Although Pythiosis is relatively uncommon, it’s gross enough to warrant serious investigation.
So… what the muck is it?
Equine Pythiosis can be a fatal skin infection that causes tumor-like masses and lesions as well as gastrointestinal and respiratory disease. A fungus-like microorganism called Pythium insidiosum causes the infection. The disease is found worldwide but is known by different names: “bursatte” in Indian, “leeches” and “swamp cancer” in Australia and the United States, and “ferida da moda” in Brazil.
In the United States 60% of recorded infections are found in Florida, 25% in Texas, and the remaining 10% are generally found in Georgia, Louisiana, Mississippi and Alabama.
The microorganism loves warm temperatures and standing water, particularly flooded areas thick with vegetation.
Formation of the Pythium insidiosum’s sporangia and zoospores (a to h) and release of the flagellated zoopores in water (i).
What are the risk factors?
DVM360 reports “99% of the cases in horses are dermal infections that start with a break in the skin.” Riding or pasturing in wet grasses, swampy or boggy areas with weeds and briars can cause small cuts on the lower limbs.
How does it develop?
Pythiosis usually begins as a small irritated area. It may be mistaken as a sting, bite or small cut. But within a few days, the lesion will be much larger. It will also be extremely itchy. The horse may rub or bite at the lesion.
The lesion will continue to grow, becoming raw and irritated. Yellow to grey, pea-sized, chunk of dead cells will form in the lesion. These are called kunkers. The Horse reports, “These kunkers contain viable hyphae (microscopic structures) that are important for differentiating the disease from equine sarcoid, squamous cell carcinoma, granulation tissue, and other lesions.”
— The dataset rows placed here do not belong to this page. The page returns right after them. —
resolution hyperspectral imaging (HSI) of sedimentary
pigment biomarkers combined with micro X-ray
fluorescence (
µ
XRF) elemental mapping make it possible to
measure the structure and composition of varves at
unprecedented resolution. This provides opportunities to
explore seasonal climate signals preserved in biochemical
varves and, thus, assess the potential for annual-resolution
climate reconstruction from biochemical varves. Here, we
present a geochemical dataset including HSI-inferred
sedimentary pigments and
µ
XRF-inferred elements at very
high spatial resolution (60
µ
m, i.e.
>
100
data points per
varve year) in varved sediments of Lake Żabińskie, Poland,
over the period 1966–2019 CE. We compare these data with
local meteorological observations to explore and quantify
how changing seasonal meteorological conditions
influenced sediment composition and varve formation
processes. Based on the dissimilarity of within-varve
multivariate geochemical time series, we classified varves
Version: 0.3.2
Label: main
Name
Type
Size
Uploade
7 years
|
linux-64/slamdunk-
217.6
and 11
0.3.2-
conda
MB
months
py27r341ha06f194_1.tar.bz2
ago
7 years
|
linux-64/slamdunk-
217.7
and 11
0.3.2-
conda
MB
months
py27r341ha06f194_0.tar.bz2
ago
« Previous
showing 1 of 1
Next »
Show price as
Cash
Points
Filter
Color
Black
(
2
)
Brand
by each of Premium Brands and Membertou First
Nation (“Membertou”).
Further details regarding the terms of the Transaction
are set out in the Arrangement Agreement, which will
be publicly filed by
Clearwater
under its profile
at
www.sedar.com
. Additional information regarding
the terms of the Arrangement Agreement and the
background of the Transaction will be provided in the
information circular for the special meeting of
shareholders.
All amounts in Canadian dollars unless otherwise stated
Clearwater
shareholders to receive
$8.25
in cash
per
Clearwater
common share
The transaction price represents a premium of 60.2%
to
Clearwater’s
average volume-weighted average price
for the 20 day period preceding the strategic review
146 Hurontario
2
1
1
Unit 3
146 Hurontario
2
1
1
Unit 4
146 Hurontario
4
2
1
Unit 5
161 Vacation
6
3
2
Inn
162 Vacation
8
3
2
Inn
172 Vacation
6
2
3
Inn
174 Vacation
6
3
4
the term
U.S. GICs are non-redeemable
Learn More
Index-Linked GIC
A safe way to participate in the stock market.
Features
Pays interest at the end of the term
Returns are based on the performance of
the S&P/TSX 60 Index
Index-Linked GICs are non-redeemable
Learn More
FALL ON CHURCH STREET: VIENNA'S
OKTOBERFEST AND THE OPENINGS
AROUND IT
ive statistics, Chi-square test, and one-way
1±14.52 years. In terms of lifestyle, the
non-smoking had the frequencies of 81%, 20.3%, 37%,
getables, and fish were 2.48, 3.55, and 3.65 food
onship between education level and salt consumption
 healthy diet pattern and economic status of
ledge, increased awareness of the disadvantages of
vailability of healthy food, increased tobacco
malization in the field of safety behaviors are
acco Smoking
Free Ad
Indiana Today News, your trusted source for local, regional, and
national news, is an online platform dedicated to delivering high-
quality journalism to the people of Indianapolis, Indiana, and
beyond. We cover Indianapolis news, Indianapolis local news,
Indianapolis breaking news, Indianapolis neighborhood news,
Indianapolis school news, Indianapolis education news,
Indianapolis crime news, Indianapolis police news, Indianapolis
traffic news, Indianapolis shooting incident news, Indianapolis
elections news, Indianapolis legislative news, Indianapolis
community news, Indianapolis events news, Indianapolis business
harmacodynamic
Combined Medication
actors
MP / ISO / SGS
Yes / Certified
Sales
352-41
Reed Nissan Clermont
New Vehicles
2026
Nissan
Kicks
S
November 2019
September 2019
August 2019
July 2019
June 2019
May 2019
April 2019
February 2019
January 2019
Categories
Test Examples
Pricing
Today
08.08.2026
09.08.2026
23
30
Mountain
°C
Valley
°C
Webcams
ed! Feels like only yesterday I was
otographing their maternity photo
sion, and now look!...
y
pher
The lesion will continue to grow, eroding ligaments, tendons and bone. 95% of untreated cases will lead to death within six months.
How is it treated?
Before immunotherapy treatment.
Early treatment is a priority with this infection. A combination of immunotherapy, surgical removal of affected tissues including limb amputation, and chemotherapy is utilized.
After immunotherapy treatment.
How is it prevented?
Good wound care and keeping horses away from standing water might prevent infection.